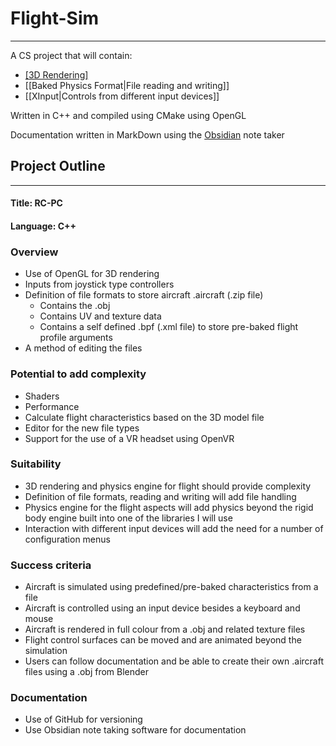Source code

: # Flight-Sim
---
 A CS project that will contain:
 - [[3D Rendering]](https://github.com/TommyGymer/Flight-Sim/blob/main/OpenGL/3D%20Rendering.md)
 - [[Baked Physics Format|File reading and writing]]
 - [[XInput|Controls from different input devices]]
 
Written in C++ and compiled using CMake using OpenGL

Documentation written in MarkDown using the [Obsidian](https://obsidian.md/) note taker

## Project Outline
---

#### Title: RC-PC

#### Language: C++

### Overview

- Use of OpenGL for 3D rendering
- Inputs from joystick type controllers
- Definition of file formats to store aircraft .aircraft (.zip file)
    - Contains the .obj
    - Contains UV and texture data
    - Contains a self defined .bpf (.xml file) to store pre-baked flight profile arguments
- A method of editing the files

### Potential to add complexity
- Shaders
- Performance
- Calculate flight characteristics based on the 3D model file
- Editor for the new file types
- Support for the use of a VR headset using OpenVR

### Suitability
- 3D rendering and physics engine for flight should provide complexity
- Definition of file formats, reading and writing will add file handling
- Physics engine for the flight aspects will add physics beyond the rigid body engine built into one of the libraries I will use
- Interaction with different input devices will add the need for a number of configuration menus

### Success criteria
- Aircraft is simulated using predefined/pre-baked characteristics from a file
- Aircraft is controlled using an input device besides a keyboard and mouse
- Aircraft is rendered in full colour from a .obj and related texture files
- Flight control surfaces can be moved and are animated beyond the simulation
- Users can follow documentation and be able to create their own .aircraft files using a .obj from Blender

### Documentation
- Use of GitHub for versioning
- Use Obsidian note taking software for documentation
...
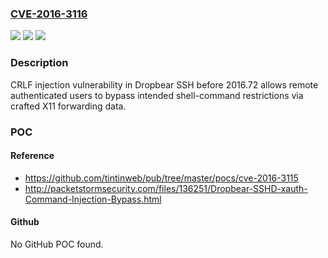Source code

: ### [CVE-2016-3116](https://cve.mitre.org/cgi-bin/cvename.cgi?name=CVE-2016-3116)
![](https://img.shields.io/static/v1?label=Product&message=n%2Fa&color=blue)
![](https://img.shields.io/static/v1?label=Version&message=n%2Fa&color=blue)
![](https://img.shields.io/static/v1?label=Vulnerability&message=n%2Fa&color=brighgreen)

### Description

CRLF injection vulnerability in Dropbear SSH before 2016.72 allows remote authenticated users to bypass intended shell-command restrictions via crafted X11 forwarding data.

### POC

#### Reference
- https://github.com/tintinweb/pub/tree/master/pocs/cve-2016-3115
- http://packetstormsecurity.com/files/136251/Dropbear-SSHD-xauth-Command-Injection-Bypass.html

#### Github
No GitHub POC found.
* * *
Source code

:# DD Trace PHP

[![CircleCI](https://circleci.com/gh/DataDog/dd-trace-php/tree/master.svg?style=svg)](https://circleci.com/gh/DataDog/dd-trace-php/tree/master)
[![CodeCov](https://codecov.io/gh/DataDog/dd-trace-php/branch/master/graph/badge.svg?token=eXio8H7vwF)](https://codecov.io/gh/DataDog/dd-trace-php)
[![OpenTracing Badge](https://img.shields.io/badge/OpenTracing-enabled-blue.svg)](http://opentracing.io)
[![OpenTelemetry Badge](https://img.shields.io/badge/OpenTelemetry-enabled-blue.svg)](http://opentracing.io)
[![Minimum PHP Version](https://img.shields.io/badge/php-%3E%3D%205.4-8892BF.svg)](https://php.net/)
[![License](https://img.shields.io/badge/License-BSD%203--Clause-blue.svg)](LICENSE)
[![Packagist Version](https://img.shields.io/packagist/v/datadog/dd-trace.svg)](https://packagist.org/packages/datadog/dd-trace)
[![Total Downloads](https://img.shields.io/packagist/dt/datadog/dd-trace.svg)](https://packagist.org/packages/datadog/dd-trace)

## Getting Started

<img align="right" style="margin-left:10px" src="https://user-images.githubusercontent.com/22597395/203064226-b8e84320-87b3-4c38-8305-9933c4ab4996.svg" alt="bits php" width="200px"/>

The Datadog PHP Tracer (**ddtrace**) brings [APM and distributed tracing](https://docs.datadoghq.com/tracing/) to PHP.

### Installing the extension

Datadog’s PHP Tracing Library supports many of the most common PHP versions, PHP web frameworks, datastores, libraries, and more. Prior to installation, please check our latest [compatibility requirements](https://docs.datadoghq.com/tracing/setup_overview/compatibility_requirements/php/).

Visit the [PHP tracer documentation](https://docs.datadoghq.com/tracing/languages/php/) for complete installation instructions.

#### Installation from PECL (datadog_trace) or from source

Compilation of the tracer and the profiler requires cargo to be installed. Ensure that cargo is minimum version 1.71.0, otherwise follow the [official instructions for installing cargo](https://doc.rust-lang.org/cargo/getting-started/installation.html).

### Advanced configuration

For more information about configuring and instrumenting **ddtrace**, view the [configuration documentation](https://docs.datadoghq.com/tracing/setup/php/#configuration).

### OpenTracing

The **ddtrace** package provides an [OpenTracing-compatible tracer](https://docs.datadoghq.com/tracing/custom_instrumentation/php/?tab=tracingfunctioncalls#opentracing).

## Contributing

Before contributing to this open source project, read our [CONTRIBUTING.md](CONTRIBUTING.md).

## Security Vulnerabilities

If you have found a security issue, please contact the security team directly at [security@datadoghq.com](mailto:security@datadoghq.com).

* Goal of the exercise
Going back over the entries above, copy word for word every line from the one that has "### Potential to add complexity" on through the one that has "- Use Obsidian".

* Task output
### Potential to add complexity
- Shaders
- Performance
- Calculate flight characteristics based on the 3D model file
- Editor for the new file types
- Support for the use of a VR headset using OpenVR

### Suitability
- 3D rendering and physics engine for flight should provide complexity
- Definition of file formats, reading and writing will add file handling
- Physics engine for the flight aspects will add physics beyond the rigid body engine built into one of the libraries I will use
- Interaction with different input devices will add the need for a number of configuration menus

### Success criteria
- Aircraft is simulated using predefined/pre-baked characteristics from a file
- Aircraft is controlled using an input device besides a keyboard and mouse
- Aircraft is rendered in full colour from a .obj and related texture files
- Flight control surfaces can be moved and are animated beyond the simulation
- Users can follow documentation and be able to create their own .aircraft files using a .obj from Blender

### Documentation
- Use of GitHub for versioning
- Use Obsidian note taking software for documentation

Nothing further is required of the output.